The only downside of I-bonds are that the maximum you are allowed to buy in a given year is $10,000 per person. If this amount was unlimited it would dramatically change markets for the better. Effectively, if you could buy bonds guaranteeing you a fixed rate plus the inflation rate it would eliminate the government’s incentive and preference to inflate away a large debt stock. Count me in if there is ever a proposal to eliminate the cap. In the mean time, there is at least a bit of a work around: you are allowed to buy $10,000 per year per person. So a family of four can buy $40,000 per year, just about equal to a full emergency fund. We will lay out the key details of inflation bonds below:
- Risk: As close to zero as it gets. The bonds are always redeemable at par, meaning the principal is never at risk. Treasury Inflation Protected Securities or TIPS can offer negative yields if inflation goes negative (deflation). I-bonds yield can never go below zero.

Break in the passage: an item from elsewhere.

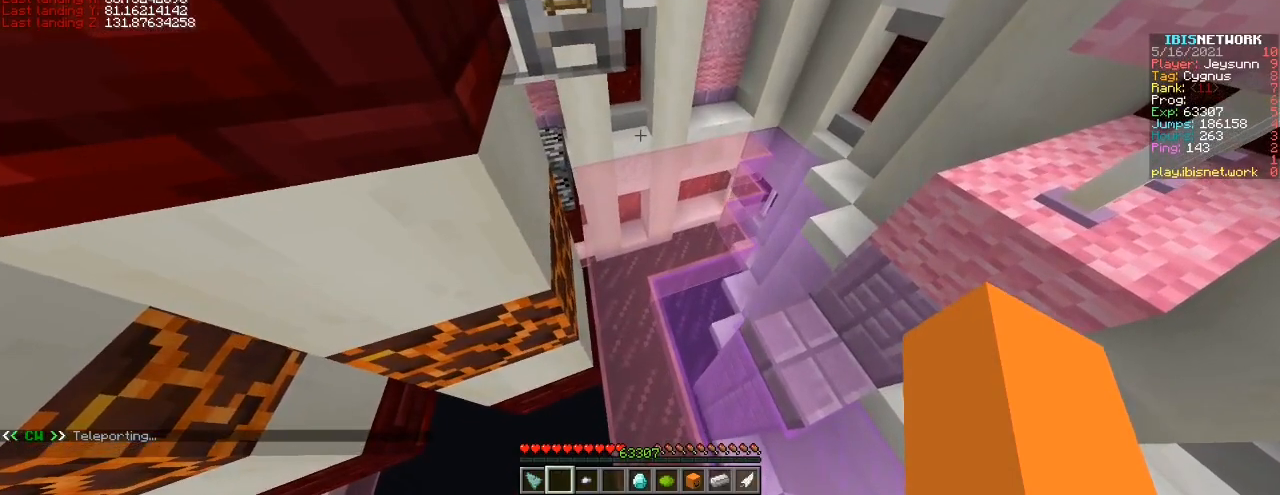
{"keys": ["ctrl"], "events": [[400, "shift", "up"], [450, "ctrl", "down"]]}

- Return: The return from now until April, 2022 is 7.12%. The rate gets reset every 6 months. If inflation remains the same your rate won’t change. If inflation rises you will get paid more. If inflation falls your return will be less, but that also means your money elsewhere lost less of its value. The rate was previously 3.54% before it rose to 7.12%. I’m guessing that both rates are much better than what your savings are earning at the bank (0%).
- Taxes: inflation bonds are state and local tax free. This is a big deal in California with a top state income tax rate of over 10%. It’s an even bigger deal for New Yorkers who face double digit state tax rates and city taxes. If you elect to take your tax refund, if you get one, in the form of an I-bond you can purchase >$10,000 in a calendar year to the tune of the refund. You can choose to defer declaring your interest, and thus paying fedral tax, until you redeem or mature.
- Time: You are required to leave your money in an I-bond for one year. If you withdraw your money after one year, but before 5 years, your penalty is 3 months of interest. This would turn your 7.12% return into 5.34%. Still great.
- Minor Accounts: the annual gift tax exclusion is currently $15,000 per recipient per year, rising to $16,000 in 2022. The $10,000 annual maximum I-bond purchase per individual per year fits nicely under this threshold. Withdrawals of minor accounts are allowed as long as they benefit the minors. You link your kids’ accounts to yours through Treasury Direct.
Source: US Treasury, yield shown 6-monhs after issuance
My family’s emergency fund is going into I-bonds. I like the idea that Uncle Sam will be buying each of my family members a plane ticket to Greece next Summer, rather than having to pay for it myself.